Tokenizer

A Tokenizer segments the text into a sequence of tokens. As shown in Figure 8.4, CLAMP-Cancer provides three different models of tokenizer:

  1. DF_CLAMP_Tokenizer
  2. DF_ OpenNLP_Tokenizer
  3. DF_Tokenize_by_spaces

Each model will be described in more details.

Three tokenizers and their configuration files
Three tokenizers and their configuration files
DF_CLAMP_Tokenizer

DF_CLAMP_Tokenizer is the default tokenizer designed specifically for clinical notes. Advanced users can use the config.conf file to change the default tokenization.

  1. To replace the default file:
    1. Double click on config.conf file to open it
    2. Click on the button with three dots to browse for your own file
    3. Click on the open button
      Sentence Detector
      How to replace the default file
DF_ OpenNLP_Tokenizer

This is an OpenNLP tokenizer. Advanced users can use its config.conf file to change its default model, en-token.bin.

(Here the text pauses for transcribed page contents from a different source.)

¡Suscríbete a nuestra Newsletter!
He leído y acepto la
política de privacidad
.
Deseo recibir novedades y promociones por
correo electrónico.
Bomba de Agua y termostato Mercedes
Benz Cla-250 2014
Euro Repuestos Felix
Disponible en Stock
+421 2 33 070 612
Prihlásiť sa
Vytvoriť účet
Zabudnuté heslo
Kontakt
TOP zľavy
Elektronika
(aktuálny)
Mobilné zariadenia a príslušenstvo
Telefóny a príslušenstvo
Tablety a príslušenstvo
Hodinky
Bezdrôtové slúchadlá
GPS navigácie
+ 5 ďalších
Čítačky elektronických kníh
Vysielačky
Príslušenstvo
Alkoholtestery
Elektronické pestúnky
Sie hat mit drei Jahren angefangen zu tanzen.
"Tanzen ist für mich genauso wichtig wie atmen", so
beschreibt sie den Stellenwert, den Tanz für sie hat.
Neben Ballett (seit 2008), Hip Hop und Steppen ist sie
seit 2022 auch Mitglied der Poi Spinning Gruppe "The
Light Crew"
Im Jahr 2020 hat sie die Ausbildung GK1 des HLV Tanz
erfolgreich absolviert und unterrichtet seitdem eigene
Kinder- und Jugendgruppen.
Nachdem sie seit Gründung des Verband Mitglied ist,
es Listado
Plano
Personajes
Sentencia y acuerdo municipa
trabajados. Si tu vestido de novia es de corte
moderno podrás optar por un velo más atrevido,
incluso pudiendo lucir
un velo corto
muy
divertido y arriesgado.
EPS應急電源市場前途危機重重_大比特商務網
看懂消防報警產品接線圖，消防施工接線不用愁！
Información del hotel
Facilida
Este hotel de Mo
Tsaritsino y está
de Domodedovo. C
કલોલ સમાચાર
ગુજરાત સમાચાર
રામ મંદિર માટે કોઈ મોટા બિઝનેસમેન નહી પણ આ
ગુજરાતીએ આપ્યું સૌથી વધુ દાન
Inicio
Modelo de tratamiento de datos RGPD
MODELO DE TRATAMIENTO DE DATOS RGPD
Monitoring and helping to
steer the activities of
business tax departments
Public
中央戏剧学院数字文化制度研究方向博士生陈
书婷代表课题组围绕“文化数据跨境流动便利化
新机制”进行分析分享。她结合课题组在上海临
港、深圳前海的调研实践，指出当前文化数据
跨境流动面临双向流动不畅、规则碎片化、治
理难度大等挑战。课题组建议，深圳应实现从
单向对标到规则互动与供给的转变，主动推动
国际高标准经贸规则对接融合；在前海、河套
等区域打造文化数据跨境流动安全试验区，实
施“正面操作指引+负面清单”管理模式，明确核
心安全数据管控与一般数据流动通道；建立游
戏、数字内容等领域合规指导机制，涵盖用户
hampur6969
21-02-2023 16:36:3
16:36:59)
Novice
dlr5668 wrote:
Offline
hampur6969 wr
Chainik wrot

  1. To replace the default model:
    1. Double click on config.conf file to open it
    2. Click on the button with three dots to browse for your own file
    3. Click on the open button
       OpenNLP_Tokenizer
      How to replace the default Model
DF_Tokenize_by_spaces

This tokenizer uses the spaces in a sentence to separate the tokens.